The first thing to acknowledge when we talk about the centre-ground is that it shifts. It shifts with political change, economic change and it is moved through leadership as well as changing times. The second thing to recognise is that the centre-ground is in a fundamentally different place when the economy changes. For Labour to regain the centre, we need to recognise that today’s political centre is in a different place from the times of fiscal expansion during the Blair-Brown years.
Under New Labour, the core of our centrist position was how to spend the proceeds of growth in a supply side manner to improve services and enable citizens to push themselves up the income ladder. This was the politics of aspiration, of social mobility, of building an enabling state to empower citizens to achieve their best. This was about equipping Britain with the skills to move forward while the world turns fast.
The crash, the recession and the sluggish growth that followed shifted the centre-ground radically. Money doesn’t stretch as far and there’s less of it to go round, both for families and the public purse. The economic future, which once looked secure, seems volatile and uncertainty and instability are at the front of people’s minds.

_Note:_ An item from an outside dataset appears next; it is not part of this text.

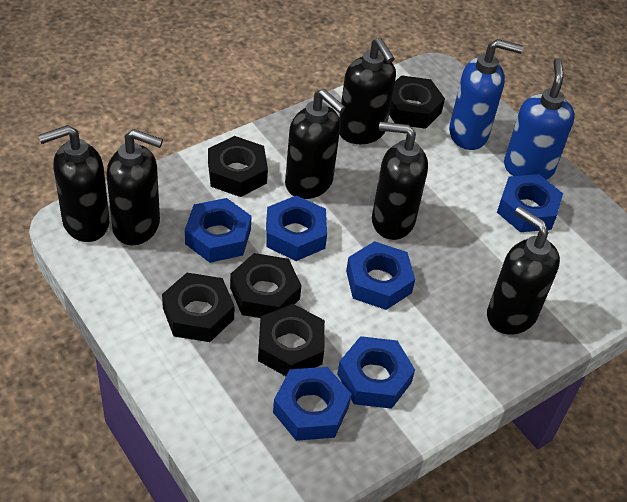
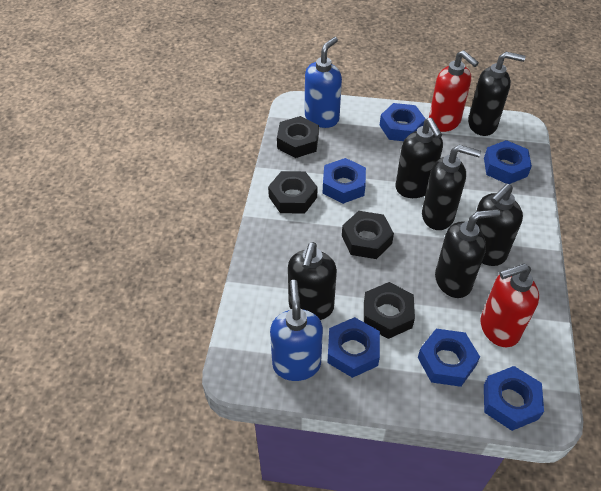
black nut: 5 -> 4
red soap dispenser: 0 -> 2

The predictable response of the populist right is to tap into anxieties around immigration and the squeeze this has on jobs, incomes and services. The hard left will resort to economically incoherent calls to resist attempts to get a grip of the budget deficit. Labour will be fighting out the space in the middle with the Tories and Liberal Democrats and should adopt the following principles to capture the new centre-ground:
1. Security Matters:
The fast pace of economic change is frightening and the lack of job and thus income security for families has a knock-on effect on expenditure and the economy. Labour’s focus should be on jobs, employment and job and income security for people. We need to be the party that best understands that stable work is the best way to make people feel secure, safe, and settled.
2. Future Focused:
Politics is always about the future and for Labour to win we need to be the party that sees the state of the nation today and has the best plan for tomorrow. We need to be the party that can answer the big questions that will challenge the world in the future, like the skills our children will need for the jobs they will do, how to pay for an ageing population and how to secure Britain’s place in a challenging world.
3. National Vision:
Winning the centre-ground is more than just setting out our missions for public services. We need to set out our mission for the nation as a whole. Labour needs to set out a plan for government that is much more than just managing Whitehall. Labour needs a vision to reshape Britain, not just a manifesto for how we would tax, spend and change public services.
New Labour saw where the centre-ground was, spoke to it and led it. We left office with a legacy of a Britain, ‘more open at home and more compassionate abroad’ – a compliment from a prime minister who has a record of doing down Labour’s time in office. So the centre is different in economic times but the centre can also be set by leadership and vision. Labour’s challenge is to recognise the difficulties of the times, speak to those difficulties and lead.